Don’t be like Regina George’s mom.
As out of touch as some may feel personally on the topic, I encourage everyone to bring up vaping/e-cigarettes, marijuana and other drugs.
I’m a jaded, old (see above) emergency doc who has nearly seen it all over the past 15 years but I’m still fairly bowled over by the ease with which teenagers can get hold of these substances. If nothing else, having these words on your “list” of discussables shows your teen that you’re tuned in a little more than they may think. And, more importantly, it may prompt them to think twice about getting involved in something dangerous.
This is an emotional time of year,
which lends itself to surges of a multitude of feelings, which can result in dramatic and sometimes tragic behavior. Psychiatric emergencies increase at the end of the school year, as does risky sexual behavior. While I just don’t think it’s effective to hammer your kids with doom and gloom all at once (like this blog post is doing), here’s where the “doubling down on the details” part that I mentioned at the top of this post comes into play. While you don’t want to be so irritating as to drive your child away from wanting to hang out at home with their significant other, remember that it’s not your job to be their friend.
Peer pressure? Remember these powerful words.
It IS your job to…
- know where they are, even if it’s a night where they plan to just “go out.”
- encourage positive self-image and self-respect that doesn’t need validation from love interests via sex.
- model and describe decision making that is not influenced by heat of the moment emotions. And- check in on them when they’re watching a movie in the dark basement. Get this- without drawing any attention to it or herself at all, my mom would always repeatedly come into the family room where I was watching a movie with my boyfriend offering a bowl of chips, or – look now—15 minutes later with pretzels. You get the point. Less opportunity for concerning activity.

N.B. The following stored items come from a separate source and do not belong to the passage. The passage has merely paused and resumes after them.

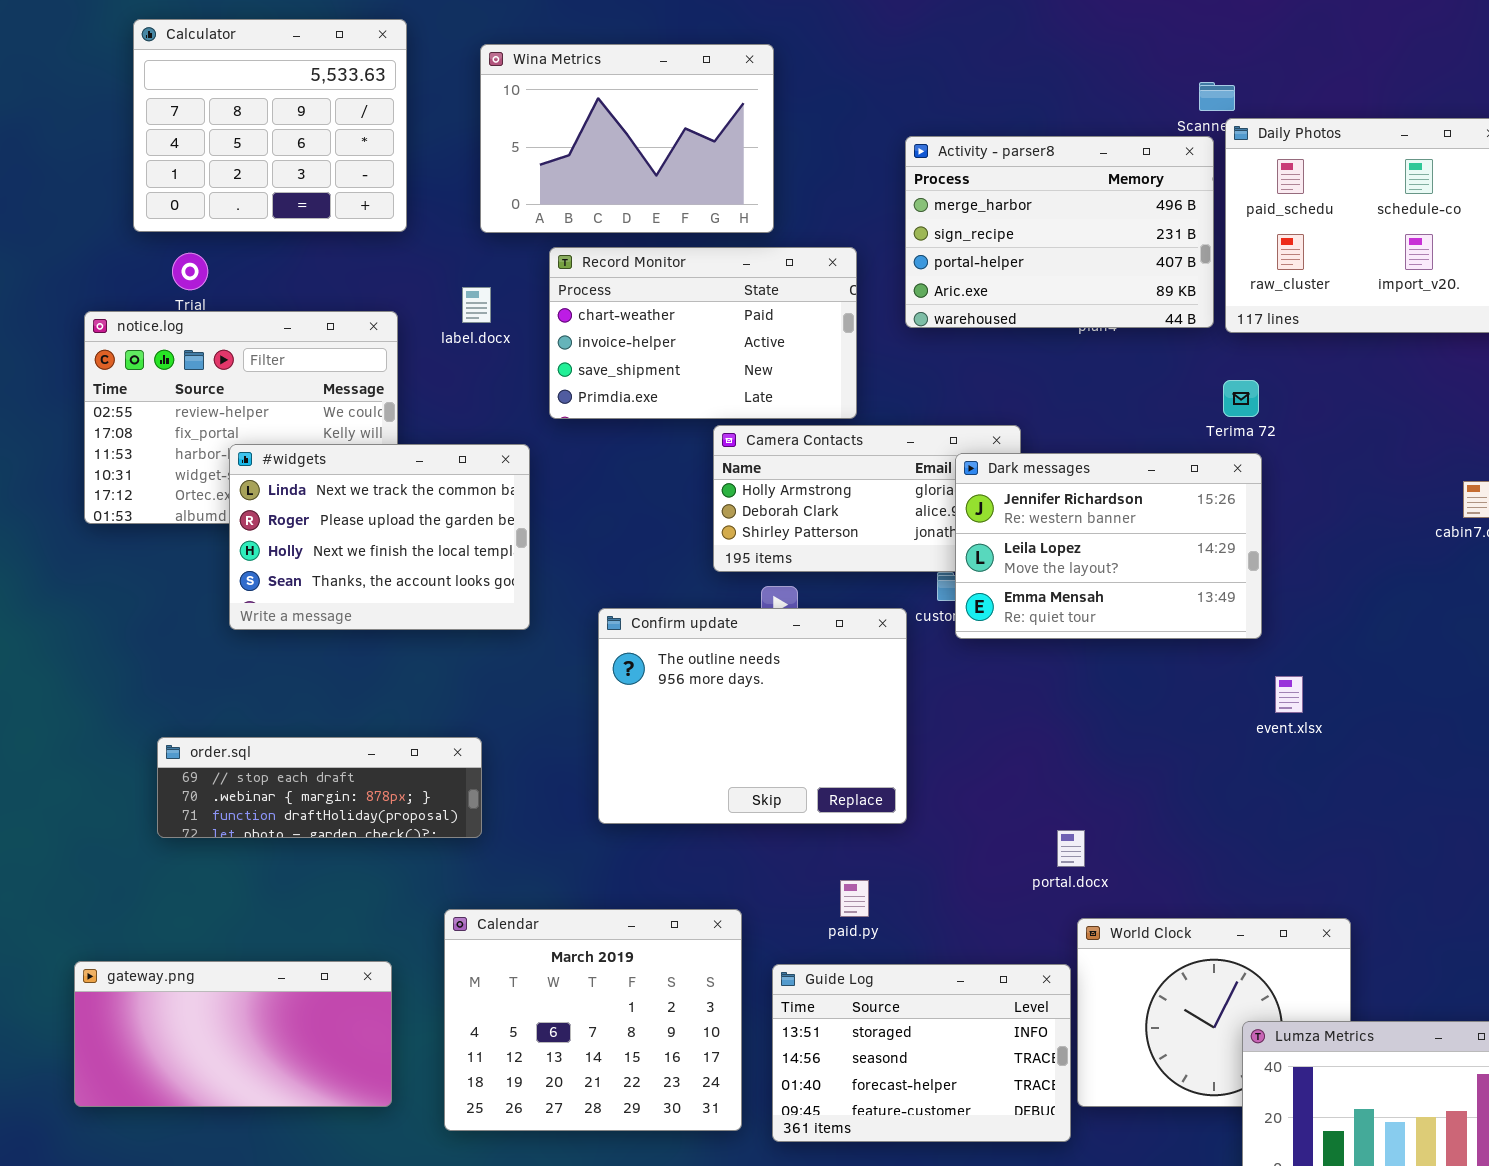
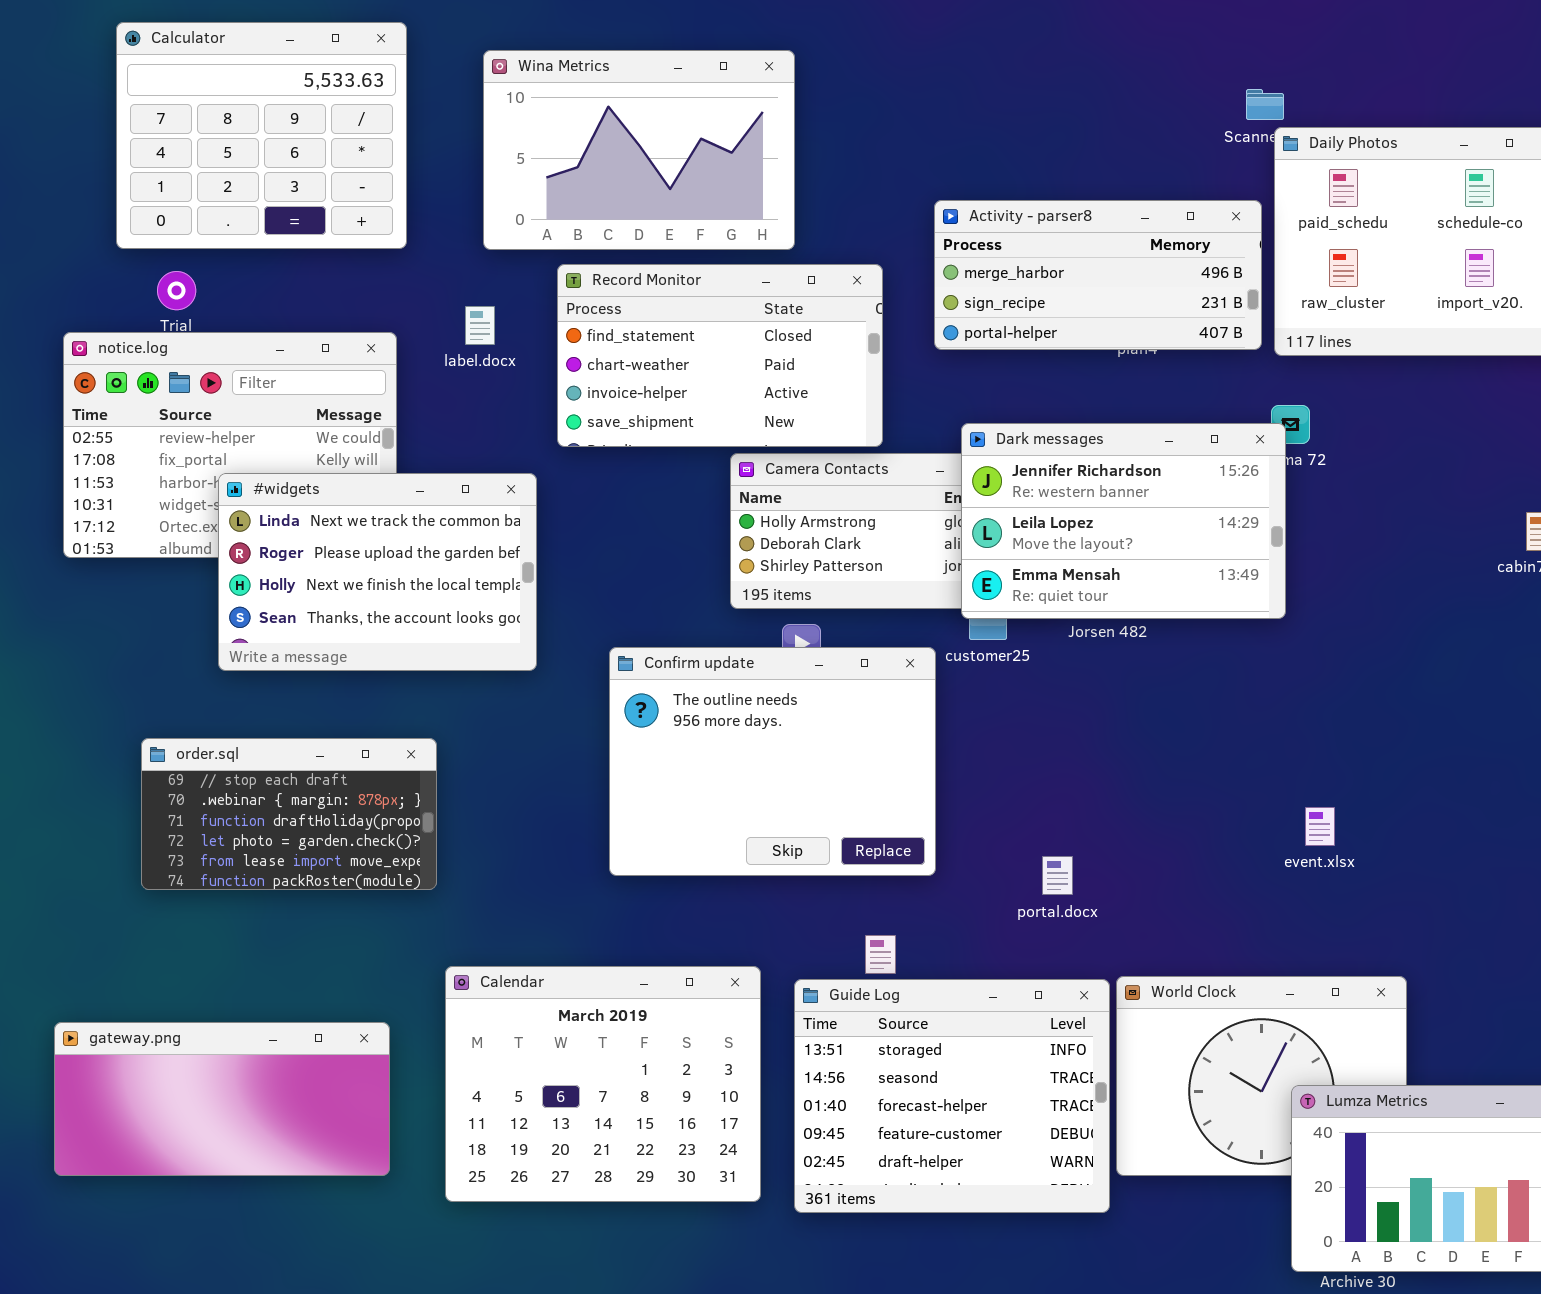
Activity - parser8: [905,136,1214,328] -> [934,200,1262,350], resized
Record Monitor: [549,247,857,419] -> [557,264,883,447], scrolled up 1 row
Dark messages: [955,453,1262,639] -> [961,423,1286,619], moved
event.xlsx: [1275,676,1303,713] -> [1305,807,1335,846], moved
order.sql: [157,737,482,838] -> [141,738,437,890], resized
portal.docx: [1057,830,1085,867] -> [1042,856,1073,895], moved
Guide Log: [772,964,1071,1142] -> [794,979,1110,1213], resized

Is your kid withdrawing from regular activities and friends?
Ending the year with poor grades after typically excelling in school? Changing eating or sleeping habits? Tune in to these signals. Sometimes subtle changes indicate bigger problems. I know you know this, but I don’t think we all can say and write this enough. If you don’t feel like you are reaching your child, head in to see his/her pediatrician—I have many colleagues whose teenage patients disclosed depressed feelings in the office that were not on their parents’ radar. As you know I’m a firm believer in the “village” concept, and this is a prime example of putting the whole village to work.

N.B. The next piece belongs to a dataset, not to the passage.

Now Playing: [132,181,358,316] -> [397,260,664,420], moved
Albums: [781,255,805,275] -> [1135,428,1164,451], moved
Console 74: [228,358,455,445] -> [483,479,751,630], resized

Oh, and please use the parent network as well. Talk to your fellow moms and dads and make it clear that you are an “I want to know” kind of parent. We’re all better together.
I know that there are lots of blog posts addressing these various topics individually in detail. I thought it would be helpful to put them all together into one synthesis during this inevitably intense time so that nothing gets left off the awareness list.
In the spirit of parent solidarity, my call to action today is to ask each of you to please share a strategy or tip that has worked for you or someone you know— related to any of these topics. How can we help out those around us whose experience may be different from ours and who could benefit from our shared knowledge?
That’s the value of tossing it all out there at once- and before the weekend, when you’ll be too busy making it to 7 graduation parties in 2 days.